■ **Problem to work on**:
Pull every line holding the word "SQUARE" from the data below and copy it.

■ **Supplied data**:
========================================

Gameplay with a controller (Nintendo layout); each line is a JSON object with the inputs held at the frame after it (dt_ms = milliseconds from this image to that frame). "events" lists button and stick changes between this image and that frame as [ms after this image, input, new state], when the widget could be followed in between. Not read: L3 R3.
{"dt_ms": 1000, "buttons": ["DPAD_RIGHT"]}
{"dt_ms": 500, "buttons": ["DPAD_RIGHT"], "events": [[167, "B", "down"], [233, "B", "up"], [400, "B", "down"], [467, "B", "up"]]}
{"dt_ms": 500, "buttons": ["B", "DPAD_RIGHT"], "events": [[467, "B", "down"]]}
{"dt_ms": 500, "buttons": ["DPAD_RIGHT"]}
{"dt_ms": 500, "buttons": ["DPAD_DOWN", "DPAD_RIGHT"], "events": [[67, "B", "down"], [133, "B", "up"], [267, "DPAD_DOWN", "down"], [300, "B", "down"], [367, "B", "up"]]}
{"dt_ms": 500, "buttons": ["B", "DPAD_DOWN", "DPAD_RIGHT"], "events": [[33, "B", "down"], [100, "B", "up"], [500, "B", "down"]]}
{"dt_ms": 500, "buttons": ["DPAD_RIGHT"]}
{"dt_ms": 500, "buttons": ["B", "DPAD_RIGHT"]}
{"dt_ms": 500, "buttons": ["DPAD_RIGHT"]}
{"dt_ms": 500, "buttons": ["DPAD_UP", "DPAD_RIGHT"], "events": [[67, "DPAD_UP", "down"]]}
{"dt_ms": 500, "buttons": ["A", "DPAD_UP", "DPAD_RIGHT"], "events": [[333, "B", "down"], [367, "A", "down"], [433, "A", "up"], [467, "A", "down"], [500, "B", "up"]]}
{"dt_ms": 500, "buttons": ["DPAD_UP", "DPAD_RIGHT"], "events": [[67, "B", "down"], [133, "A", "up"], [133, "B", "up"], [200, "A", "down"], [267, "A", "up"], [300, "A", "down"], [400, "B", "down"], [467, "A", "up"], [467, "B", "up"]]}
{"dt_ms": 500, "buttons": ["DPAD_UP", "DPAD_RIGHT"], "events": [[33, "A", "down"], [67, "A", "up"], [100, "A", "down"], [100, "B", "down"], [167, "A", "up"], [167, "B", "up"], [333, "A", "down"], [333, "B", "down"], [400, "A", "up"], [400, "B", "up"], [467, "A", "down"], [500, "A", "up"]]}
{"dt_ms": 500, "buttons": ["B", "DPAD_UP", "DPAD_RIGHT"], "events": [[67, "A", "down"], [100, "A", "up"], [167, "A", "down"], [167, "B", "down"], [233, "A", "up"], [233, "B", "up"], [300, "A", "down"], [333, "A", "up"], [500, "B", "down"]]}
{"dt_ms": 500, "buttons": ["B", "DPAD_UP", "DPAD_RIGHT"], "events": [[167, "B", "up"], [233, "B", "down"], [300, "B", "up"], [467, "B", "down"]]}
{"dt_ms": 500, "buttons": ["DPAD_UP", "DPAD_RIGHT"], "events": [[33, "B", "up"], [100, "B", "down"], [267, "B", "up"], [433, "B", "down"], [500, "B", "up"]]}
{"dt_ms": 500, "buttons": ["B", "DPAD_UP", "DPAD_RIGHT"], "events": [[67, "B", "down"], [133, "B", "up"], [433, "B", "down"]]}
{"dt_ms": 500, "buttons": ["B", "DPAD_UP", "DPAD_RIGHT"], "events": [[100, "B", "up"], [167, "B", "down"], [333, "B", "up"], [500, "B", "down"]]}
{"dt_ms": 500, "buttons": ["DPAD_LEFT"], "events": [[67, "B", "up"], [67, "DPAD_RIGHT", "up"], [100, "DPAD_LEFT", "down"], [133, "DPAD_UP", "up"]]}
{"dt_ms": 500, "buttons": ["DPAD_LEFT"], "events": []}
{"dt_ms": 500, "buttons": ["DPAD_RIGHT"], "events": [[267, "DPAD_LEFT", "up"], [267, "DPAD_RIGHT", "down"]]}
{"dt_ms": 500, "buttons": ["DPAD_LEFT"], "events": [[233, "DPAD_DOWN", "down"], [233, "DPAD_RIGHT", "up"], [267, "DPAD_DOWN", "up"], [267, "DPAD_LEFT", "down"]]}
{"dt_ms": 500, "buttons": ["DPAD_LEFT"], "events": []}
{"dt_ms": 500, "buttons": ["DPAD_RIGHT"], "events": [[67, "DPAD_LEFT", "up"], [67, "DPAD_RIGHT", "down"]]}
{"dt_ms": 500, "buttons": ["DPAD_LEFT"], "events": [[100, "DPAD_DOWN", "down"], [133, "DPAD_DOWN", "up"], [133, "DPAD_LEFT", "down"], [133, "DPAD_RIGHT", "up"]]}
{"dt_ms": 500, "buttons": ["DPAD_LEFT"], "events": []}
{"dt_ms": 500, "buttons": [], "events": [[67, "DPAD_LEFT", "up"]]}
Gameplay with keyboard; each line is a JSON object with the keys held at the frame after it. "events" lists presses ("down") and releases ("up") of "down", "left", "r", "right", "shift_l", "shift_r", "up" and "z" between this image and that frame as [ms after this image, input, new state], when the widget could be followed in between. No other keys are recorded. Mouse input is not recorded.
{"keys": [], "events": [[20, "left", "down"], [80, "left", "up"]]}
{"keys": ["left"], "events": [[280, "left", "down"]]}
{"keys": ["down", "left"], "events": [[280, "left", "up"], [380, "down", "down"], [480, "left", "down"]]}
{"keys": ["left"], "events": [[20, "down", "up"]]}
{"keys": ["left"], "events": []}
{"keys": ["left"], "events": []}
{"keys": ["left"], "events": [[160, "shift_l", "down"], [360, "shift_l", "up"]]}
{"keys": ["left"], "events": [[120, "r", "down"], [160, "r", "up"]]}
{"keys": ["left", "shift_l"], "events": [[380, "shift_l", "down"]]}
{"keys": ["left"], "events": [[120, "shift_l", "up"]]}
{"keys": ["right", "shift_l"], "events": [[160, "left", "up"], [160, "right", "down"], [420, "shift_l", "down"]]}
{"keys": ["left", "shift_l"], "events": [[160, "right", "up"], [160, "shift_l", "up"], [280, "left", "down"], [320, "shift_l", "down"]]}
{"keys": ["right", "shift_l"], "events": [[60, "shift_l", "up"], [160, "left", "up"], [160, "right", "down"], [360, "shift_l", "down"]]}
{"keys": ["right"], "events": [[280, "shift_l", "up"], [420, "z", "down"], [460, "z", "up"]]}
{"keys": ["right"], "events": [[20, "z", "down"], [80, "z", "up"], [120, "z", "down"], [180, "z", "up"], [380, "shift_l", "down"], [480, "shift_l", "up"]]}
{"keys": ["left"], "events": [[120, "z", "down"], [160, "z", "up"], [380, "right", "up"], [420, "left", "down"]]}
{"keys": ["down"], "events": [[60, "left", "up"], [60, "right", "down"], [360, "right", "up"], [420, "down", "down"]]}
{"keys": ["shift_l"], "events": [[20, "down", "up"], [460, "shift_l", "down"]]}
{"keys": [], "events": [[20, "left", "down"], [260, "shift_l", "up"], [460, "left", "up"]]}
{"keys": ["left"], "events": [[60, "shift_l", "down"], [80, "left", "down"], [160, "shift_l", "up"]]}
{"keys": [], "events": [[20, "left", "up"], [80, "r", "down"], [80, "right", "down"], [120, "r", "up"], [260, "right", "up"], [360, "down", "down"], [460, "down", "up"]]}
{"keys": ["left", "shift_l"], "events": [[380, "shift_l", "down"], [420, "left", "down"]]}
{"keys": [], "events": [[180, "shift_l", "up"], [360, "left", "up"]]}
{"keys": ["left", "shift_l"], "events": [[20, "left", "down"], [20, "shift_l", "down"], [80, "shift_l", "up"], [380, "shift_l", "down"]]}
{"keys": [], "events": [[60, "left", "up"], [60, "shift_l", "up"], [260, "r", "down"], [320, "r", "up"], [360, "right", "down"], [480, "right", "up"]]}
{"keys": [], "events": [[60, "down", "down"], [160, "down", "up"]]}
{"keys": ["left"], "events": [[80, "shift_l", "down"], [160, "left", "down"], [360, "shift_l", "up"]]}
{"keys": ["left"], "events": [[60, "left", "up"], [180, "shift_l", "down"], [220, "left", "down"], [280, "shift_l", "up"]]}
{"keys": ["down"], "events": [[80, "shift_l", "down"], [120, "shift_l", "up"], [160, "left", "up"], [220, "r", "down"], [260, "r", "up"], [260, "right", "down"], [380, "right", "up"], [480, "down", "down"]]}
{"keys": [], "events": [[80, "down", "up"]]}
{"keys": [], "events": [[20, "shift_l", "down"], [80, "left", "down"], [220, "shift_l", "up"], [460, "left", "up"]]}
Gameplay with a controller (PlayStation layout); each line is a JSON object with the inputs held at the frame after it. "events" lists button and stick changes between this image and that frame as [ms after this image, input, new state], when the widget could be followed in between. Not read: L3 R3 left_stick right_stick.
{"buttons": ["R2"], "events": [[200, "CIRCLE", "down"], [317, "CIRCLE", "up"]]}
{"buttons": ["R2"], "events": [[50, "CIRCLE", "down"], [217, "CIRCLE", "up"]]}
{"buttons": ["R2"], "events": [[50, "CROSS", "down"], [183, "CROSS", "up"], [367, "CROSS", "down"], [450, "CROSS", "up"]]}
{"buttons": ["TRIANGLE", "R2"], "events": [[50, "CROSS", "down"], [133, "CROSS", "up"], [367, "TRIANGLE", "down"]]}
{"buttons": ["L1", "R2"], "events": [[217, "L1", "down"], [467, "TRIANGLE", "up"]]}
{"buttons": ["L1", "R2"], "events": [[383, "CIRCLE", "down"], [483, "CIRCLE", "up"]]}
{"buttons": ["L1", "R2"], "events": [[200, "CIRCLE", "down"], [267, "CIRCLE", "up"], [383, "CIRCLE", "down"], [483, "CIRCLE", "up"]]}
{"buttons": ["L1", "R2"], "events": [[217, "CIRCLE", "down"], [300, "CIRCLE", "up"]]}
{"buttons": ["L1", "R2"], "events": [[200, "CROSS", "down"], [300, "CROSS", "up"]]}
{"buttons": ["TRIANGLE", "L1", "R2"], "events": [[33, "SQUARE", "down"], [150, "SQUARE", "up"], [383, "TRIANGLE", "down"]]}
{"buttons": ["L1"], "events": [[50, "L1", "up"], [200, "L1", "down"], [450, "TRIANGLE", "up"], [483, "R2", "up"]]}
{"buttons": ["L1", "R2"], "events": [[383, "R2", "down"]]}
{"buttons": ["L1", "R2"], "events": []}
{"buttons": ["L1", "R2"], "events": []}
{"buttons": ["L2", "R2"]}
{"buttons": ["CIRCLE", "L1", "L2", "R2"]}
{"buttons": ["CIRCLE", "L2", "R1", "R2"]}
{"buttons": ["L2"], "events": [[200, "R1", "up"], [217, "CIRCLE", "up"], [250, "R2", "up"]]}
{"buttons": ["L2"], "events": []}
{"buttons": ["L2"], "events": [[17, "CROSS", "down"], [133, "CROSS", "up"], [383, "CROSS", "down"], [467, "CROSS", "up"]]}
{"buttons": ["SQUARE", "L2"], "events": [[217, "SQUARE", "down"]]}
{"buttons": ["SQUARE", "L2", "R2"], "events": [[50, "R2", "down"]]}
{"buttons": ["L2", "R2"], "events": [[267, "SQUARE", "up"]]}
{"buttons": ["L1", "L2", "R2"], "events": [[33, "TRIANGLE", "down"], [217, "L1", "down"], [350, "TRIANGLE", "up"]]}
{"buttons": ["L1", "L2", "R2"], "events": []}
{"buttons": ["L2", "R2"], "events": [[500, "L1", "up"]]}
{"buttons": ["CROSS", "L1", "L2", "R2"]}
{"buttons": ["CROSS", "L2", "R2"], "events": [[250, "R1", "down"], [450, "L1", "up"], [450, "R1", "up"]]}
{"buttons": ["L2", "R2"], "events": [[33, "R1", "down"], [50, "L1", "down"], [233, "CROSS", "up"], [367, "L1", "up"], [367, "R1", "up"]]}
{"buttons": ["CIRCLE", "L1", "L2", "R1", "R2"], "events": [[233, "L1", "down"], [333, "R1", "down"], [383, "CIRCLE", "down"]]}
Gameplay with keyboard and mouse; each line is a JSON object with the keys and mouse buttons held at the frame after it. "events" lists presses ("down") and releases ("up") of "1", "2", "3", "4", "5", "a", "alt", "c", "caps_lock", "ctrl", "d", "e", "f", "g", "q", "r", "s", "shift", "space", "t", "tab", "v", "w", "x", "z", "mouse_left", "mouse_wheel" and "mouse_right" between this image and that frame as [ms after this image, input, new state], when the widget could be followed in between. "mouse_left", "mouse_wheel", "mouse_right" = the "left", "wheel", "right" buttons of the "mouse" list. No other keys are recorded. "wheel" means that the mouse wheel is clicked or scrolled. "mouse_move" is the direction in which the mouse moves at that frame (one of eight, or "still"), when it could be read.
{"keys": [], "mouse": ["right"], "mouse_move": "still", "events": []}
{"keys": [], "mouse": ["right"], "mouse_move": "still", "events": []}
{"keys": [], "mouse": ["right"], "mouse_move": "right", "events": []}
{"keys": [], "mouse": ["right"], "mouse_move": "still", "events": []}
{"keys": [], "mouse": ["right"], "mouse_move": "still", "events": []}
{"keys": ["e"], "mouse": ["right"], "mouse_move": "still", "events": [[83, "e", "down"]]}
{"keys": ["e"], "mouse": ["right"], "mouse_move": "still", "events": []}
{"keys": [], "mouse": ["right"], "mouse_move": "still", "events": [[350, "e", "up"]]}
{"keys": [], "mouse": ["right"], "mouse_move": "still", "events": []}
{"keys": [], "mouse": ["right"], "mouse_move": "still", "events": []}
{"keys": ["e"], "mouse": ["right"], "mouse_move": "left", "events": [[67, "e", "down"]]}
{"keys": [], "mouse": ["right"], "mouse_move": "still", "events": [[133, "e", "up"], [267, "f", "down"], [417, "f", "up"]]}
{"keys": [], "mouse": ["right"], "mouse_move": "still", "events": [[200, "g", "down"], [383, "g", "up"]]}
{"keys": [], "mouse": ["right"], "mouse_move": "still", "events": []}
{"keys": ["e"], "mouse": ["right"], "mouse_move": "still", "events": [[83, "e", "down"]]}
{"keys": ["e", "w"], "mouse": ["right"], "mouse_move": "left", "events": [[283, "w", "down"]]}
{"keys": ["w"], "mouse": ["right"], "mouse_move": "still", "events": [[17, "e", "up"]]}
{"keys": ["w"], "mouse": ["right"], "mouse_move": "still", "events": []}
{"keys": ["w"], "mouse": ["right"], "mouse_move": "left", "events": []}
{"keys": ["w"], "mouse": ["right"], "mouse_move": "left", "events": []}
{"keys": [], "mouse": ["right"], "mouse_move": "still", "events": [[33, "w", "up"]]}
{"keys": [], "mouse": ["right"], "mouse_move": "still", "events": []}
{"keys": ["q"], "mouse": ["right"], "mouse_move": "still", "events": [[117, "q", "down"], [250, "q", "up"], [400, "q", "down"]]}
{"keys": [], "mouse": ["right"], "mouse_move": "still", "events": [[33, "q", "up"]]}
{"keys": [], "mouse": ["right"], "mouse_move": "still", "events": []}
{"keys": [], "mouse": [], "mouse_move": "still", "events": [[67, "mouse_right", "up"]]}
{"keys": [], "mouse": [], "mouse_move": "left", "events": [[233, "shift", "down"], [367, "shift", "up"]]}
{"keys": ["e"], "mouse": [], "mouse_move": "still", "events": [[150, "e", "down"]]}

========================================

■ **Response**:
{"buttons": ["TRIANGLE", "L1", "R2"], "events": [[33, "SQUARE", "down"], [150, "SQUARE", "up"], [383, "TRIANGLE", "down"]]}
{"buttons": ["SQUARE", "L2"], "events": [[217, "SQUARE", "down"]]}
{"buttons": ["SQUARE", "L2", "R2"], "events": [[50, "R2", "down"]]}
{"buttons": ["L2", "R2"], "events": [[267, "SQUARE", "up"]]}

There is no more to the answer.